La CSU maintient ses distances
Le président de la CSU, Markus Söder, a réaffirmé le ferme rejet de son parti de toute coopération avec l'AfD, la qualifiant de « parti atypique ». Il a cité les enquêtes en cours menées par les services de renseignement allemands et les interrogations sur le financement de l'AfD comme autant de raisons de se montrer prudent. Söder a critiqué les propositions visant à confier à l'AfD la présidence des commissions du Bundestag, avertissant que de telles mesures légitimeraient un parti fondamentalement opposé aux normes démocratiques.
Il a décrit la montée en puissance de l'AfD comme le résultat d'échecs politiques, notamment dans des domaines comme l'immigration, mais a insisté sur le fait que répondre par des concessions politiques serait une erreur. Pour Söder, les déclarations de l'AfD témoignent d'une volonté de détruire les partis de l'Union, et non de collaborer avec eux.
Le débat autour de Jens Spahn s'envenime
Dans ce contexte, l'ancien ministre de la Santé Jens Spahn a suscité un débat en suggérant que l'AfD devrait être traitée comme les autres partis d'opposition sur les questions de procédure. Ses propos ont été interprétés par certains comme un assouplissement de la position de la CDU, bien qu'il l'ait nié. Spahn a déclaré que reconnaître la présence de l'AfD au Parlement ne signifiait pas approuver son programme.
Sa candidature potentielle au poste de chef du groupe parlementaire CDU/CSU a reçu le soutien de personnalités du parti, dont Carsten Linnemann et même Söder lui-même. La décision devrait être rendue publique prochainement dans le cadre d'annonces plus larges concernant le nouveau cabinet sous la future chancellerie de Friedrich Merz.
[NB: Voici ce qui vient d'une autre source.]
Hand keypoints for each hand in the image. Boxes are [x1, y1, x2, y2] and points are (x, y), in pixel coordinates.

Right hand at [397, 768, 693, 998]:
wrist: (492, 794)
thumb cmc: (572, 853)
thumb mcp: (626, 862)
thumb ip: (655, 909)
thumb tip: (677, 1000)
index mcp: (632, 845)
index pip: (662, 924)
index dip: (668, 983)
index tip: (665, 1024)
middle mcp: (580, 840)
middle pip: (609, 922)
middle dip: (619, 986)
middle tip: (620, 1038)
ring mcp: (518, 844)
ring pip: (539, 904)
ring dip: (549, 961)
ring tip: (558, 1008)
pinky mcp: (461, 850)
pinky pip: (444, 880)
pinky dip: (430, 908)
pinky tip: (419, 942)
Le SPD sous pression pour maintenir sa crédibilité
Pendant ce temps, le SPD en Thuringe est sous le feu des critiques, tant de ses alliés politiques que de ses détracteurs. Le parti maintient qu'aucune coopération n'a eu lieu avec l'AfD, mais ses détracteurs affirment que la tolérance passive des résultats soutenus par l'AfD – comme la nomination de Wittig à la Cour – équivaut à une collaboration indirecte. Le chef du parti, Lutz Liebscher, a insisté sur le fait que l'accord de coalition restait intact et qu'aucune action du SPD n'avait soutenu les propositions ou les candidats de l'AfD.
Pourtant, la position du SPD est devenue de plus en plus difficile à maintenir. Avec des votes qui aboutissent à des nominations soutenues par l'AfD, des questions persistent quant à la capacité de la coalition actuelle à respecter son engagement initial contre l'AfD. L'accord lui-même contient une formulation autorisant des discussions de procédure « en raison de la minorité de blocage », laissant ainsi une certaine marge d'interprétation.
Débat en cours
L'avenir de la fragile coalition de Thuringe – et plus généralement la position politique à l'égard de l'AfD – demeure incertain. Alors que les dirigeants régionaux et fédéraux de la CDU divergent sur le ton et les tactiques, et que les responsables du SPD s'efforcent de défendre leur crédibilité, la question de la gestion des partis extrémistes par la démocratie allemande continue de susciter un vif débat public et politique.